ThisIllusionment is an example of "devised" theater, which has become the theater du jour for experimental troupes over the last decade in the United States and been popular even longer in Europe. The style calls for collaboration to the extreme. The actors, along with Viscosity's founders—Schaffer, Wagner, Morris and Diego Burgos—basically wrote the play together in a time-consuming process. Wagner and Schaffer asked the actors to improvise scenes. At first they were told they could use no words, and that forced them to be more physical. Eventually they were told they could use 10 or so words. Jeffrey Hubbard, the stage manager, documented the improvised lines and Wagner took the best of those lines and weaved them into a script. The cast and crew also played games they made up on the fly. The "Web of Death" involved a freeze-tag type game involving a koosh ball and a room entwined with string. Another game required blowing marbles across a table. In both instances, those games inspired story—lines and set designs. Another unusual part of the process was allowing the six actors to name their own characters: 11-year-old Lucy Heutmaker came up with the name Constantine Cambridge for her protagonist and Tristan Redearth, 14, came up with his character Victor Barnham.

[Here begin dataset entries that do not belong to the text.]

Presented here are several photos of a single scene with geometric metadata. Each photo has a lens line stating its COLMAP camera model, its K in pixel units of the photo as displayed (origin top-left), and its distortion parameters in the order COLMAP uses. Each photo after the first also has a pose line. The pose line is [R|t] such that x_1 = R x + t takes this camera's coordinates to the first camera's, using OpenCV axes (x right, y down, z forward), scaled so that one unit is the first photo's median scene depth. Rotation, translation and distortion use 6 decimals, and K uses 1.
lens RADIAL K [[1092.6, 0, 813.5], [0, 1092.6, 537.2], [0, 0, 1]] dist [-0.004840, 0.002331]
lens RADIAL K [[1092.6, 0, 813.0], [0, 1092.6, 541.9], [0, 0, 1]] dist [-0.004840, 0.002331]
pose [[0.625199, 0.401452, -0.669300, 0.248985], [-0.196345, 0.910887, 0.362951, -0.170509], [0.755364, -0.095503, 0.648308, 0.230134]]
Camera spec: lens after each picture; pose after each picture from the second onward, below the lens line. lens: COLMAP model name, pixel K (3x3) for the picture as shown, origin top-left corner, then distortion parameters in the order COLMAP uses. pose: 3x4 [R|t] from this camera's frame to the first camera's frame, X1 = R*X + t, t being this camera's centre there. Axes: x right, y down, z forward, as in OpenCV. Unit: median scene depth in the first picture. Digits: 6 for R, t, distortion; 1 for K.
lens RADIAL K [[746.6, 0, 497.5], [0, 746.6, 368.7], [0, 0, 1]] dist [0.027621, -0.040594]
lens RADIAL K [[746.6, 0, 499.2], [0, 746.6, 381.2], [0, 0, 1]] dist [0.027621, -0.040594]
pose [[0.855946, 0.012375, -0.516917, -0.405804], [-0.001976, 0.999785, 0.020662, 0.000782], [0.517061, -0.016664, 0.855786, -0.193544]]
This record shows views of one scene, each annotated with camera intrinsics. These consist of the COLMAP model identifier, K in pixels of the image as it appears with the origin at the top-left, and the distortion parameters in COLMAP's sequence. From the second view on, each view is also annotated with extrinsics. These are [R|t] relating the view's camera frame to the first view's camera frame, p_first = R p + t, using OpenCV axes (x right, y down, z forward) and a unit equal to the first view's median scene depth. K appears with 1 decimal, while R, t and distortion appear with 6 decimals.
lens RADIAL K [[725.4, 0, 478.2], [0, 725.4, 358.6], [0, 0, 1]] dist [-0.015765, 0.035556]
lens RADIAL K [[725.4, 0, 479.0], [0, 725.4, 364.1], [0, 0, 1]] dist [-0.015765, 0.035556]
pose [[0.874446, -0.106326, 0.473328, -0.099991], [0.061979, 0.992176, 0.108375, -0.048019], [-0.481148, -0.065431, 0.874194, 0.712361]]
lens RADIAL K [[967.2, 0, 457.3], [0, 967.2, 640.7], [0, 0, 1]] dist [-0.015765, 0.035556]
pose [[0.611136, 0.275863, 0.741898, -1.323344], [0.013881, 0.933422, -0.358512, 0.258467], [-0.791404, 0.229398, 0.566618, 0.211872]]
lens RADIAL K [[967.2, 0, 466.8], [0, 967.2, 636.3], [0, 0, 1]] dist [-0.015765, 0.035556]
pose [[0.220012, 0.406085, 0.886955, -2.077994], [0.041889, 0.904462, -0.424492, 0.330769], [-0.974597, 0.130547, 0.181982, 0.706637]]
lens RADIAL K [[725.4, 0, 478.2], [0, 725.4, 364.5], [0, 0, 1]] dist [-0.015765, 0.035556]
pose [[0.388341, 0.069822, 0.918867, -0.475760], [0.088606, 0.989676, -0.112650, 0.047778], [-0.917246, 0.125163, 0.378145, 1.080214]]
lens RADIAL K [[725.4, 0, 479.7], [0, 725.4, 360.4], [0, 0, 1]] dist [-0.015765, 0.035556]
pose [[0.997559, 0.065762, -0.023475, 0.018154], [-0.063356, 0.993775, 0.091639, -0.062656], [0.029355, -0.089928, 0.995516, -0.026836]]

At this point, a good deal of the story has been decided. "Creativity is an act of violence," Schaffer says, quoting theater maven Anne Bogart. "You're making choices, thereby eliminating other choices. We began with this very open thing and we've narrowed it and narrowed it and now we've gotten very specific about what will happen."
Now it's up to the audience to make the final touches.
ThisIllusionment shows at the ZACC basement Sat. June 1, at 11 AM and 8 PM, Sun., June 2, at 11 AM, 2 PM and 8 PM, Fri., June 7, at 8 PM, and Sat., June 8, at 11 AM, 2 PM and 8 PM. $15/$12 advance at viscositytheatre.org.